[WORK INSTRUCTIONS]
Once the pictures are set aside, retype the remaining entries exactly.

(Source data)
>>>

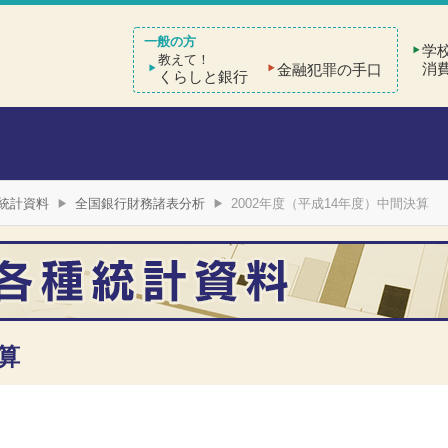
学
教えて！
消
金融犯罪の手口
くらしと銀行
統計資料
全国銀行財務諸表分析
2002年度（平成14年度）中間決算
算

<<<

[SOLUTION TO THE PROBLEM]
学
教えて！
消
金融犯罪の手口
くらしと銀行
統計資料
全国銀行財務諸表分析
2002年度（平成14年度）中間決算
算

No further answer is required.